Search code examples
c++alignmentcpu-cache

Is std::hardware_constructive_interference_size ever useful?


Existing questions in this area that still don't ask specifically my question:

The answer to second one actually makes me ask this question.

So, assuming I want to have constructive interference. And I'm putting few variables into a single struct that fits std::hardware_constructive_interference_size:

struct together
{
  int a;
  int b;
};

Advantage seems too weak to ban compilation with static_assert if it does not fit:

// Not going to do the below:
static_assert(sizeof(together) <= std::hardware_constructive_interference_size);

Still aligning is helpful to avoid structure span:

struct alignas(std::hardware_constructive_interference_size) together
{
  int a;
  int b;
};

However the same effect can be achieved with aligning just on structure size:

struct alignas(std::bit_ceil(2*sizeof(int))) together
{
  int a;
  int b;
};

If structure size is larger than std::hardware_constructive_interference_size, it may still be helpful to align it on structure size, because:

  • It is compile-time hint that may become obsolete with later CPUs the compiled program run on
  • It is one of cache levels cache line size, if there are more than one, exceeding one cache level cache line may still give useful sharing of other level cache line
  • Aligning on structure size is not going to make much more than twice overhead. Aligning on cache line size may potentially cause more overhead, if cache line size becomes way more than structure size.
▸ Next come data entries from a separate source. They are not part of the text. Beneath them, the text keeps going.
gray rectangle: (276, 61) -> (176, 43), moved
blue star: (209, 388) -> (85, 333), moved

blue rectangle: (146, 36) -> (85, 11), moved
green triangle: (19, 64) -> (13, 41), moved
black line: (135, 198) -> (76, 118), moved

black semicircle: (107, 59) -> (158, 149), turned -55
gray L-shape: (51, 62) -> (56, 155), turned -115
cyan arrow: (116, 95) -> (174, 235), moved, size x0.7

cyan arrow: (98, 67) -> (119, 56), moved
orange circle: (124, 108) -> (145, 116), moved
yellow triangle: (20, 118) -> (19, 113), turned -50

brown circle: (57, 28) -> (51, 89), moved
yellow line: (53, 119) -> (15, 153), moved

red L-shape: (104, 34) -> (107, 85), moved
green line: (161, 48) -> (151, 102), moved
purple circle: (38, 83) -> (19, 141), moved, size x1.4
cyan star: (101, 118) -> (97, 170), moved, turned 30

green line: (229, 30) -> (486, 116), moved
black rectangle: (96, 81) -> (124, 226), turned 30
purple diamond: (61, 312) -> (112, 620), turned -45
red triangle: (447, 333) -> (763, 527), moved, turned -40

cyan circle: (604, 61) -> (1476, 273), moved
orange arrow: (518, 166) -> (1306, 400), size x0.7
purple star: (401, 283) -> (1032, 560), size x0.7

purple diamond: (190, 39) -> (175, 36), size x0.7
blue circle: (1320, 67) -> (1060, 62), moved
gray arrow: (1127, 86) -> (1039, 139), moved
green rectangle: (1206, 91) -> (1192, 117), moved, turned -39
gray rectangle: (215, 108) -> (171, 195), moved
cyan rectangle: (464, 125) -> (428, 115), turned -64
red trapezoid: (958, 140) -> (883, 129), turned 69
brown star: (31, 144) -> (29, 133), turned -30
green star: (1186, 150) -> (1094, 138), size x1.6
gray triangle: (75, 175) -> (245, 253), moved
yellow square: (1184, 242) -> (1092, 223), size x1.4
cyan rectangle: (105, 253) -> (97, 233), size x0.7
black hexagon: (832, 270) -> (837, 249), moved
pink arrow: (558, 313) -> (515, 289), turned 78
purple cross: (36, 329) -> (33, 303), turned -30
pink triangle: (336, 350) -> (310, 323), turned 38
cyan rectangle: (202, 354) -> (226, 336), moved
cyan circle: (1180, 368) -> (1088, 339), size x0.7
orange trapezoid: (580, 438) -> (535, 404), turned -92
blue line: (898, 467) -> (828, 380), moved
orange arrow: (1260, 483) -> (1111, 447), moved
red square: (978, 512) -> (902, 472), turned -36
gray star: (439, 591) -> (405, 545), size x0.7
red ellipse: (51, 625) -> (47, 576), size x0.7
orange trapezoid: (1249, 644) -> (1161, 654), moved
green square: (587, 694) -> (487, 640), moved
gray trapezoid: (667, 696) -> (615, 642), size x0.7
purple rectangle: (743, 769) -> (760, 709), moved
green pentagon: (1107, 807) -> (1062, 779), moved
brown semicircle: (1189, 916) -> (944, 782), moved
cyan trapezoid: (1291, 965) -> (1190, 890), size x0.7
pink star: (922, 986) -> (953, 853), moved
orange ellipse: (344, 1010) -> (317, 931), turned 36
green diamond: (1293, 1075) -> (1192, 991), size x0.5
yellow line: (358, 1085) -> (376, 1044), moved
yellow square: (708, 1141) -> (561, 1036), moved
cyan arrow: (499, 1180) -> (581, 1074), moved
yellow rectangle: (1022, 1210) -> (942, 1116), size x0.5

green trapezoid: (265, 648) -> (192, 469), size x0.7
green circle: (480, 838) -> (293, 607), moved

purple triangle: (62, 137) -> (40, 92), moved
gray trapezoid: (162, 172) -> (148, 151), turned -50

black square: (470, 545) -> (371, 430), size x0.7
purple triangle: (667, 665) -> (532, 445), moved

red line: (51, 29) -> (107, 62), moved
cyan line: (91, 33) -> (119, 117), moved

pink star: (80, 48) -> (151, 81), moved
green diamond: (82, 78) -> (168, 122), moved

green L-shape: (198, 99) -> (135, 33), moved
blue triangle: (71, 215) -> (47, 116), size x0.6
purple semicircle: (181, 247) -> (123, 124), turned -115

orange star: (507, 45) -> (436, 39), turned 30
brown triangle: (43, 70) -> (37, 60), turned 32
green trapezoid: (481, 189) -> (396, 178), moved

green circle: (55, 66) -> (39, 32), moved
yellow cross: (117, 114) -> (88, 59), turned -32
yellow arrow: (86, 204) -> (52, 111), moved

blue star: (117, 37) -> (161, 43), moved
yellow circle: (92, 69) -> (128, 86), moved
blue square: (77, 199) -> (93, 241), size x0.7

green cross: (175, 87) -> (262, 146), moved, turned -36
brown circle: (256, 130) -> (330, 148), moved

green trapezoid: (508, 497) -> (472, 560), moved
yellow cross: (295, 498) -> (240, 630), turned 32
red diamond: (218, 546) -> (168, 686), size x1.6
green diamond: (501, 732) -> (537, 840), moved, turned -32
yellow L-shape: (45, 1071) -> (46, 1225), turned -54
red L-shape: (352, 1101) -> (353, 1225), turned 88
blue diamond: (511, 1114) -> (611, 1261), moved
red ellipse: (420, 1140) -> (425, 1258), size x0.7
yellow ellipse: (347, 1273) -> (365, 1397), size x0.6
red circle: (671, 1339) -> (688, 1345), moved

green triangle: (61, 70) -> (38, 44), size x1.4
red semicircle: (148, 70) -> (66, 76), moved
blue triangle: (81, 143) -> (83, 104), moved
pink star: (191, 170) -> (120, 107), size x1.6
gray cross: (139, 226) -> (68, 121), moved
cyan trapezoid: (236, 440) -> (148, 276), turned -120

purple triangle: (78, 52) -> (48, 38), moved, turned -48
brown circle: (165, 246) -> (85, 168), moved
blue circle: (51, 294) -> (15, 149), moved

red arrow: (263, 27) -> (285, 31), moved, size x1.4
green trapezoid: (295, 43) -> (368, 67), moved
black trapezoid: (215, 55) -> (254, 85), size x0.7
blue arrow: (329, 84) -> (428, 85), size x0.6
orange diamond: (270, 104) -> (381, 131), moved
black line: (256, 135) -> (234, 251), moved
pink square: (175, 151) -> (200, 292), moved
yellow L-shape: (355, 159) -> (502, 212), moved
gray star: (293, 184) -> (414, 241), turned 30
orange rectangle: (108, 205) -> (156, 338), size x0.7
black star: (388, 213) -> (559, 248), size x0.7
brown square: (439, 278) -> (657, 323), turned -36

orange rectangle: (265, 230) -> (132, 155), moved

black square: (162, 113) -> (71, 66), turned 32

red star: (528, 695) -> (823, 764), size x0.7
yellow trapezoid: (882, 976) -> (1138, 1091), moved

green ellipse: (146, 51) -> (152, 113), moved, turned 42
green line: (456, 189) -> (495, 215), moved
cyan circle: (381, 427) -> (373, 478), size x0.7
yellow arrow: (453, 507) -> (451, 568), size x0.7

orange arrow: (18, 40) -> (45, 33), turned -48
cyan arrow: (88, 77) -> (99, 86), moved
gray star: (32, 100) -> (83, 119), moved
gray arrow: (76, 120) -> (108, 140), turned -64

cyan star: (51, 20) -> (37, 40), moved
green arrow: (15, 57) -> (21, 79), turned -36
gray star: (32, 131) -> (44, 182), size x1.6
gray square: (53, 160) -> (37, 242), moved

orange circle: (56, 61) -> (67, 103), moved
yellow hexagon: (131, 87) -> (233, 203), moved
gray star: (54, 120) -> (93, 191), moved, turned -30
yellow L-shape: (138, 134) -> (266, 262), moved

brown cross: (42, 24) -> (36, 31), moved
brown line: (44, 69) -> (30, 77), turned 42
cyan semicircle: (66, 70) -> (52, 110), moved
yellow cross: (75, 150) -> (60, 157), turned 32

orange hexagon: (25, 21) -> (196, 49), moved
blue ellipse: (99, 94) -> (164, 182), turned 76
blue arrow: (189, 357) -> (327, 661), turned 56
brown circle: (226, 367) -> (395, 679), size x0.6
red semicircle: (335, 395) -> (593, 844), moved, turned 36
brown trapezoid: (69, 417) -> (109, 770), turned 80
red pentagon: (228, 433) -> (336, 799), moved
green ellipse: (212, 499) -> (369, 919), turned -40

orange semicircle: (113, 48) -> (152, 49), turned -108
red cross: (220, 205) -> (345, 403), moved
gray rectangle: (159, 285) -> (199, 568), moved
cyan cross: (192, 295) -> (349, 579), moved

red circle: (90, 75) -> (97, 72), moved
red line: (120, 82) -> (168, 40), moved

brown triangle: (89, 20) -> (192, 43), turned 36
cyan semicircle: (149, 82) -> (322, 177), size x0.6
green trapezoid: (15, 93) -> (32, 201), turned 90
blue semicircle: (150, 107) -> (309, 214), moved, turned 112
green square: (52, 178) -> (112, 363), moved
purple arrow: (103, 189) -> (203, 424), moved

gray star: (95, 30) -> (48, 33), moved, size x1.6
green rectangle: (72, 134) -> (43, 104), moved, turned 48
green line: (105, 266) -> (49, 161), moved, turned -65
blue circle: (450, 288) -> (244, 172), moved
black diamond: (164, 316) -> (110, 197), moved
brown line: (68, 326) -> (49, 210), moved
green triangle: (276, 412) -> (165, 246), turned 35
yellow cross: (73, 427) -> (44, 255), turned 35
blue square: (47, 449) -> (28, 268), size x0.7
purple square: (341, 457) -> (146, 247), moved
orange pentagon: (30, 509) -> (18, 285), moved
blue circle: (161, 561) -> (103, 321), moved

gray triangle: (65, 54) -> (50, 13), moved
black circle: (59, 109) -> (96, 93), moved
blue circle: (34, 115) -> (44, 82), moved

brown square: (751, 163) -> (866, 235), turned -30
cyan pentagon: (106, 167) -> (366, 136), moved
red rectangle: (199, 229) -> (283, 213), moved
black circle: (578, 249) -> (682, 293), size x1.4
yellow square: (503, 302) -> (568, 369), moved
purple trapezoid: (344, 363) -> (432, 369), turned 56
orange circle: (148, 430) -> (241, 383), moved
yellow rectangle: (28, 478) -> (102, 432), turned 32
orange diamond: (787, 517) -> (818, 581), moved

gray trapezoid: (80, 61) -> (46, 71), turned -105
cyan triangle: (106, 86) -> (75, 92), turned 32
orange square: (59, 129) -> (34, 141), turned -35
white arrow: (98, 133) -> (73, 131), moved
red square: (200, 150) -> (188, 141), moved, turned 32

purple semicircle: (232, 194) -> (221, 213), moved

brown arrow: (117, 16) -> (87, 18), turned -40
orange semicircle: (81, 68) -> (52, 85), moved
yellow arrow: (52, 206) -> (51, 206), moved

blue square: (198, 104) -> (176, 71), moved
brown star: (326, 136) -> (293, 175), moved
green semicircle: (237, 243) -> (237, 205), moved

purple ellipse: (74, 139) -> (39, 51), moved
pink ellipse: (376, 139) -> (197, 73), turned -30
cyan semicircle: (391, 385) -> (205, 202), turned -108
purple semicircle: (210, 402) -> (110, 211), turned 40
So, is there any point left for std::hardware_constructive_interference_size?


Solution

  • Consider a std::deque<T>. It's often implemented using chunks of a given size. But how many T's do you store per chunk? A reasonable answer is std::hardware_constructive_interference_size/sizeof(T), if sizeof(T) is small.

    Similarly, a string class with the Small String Optimization may aim for a size of std::hardware_constructive_interference_size. In general, the size is useful when you can have a run-time variable amount of data with high locality of reference.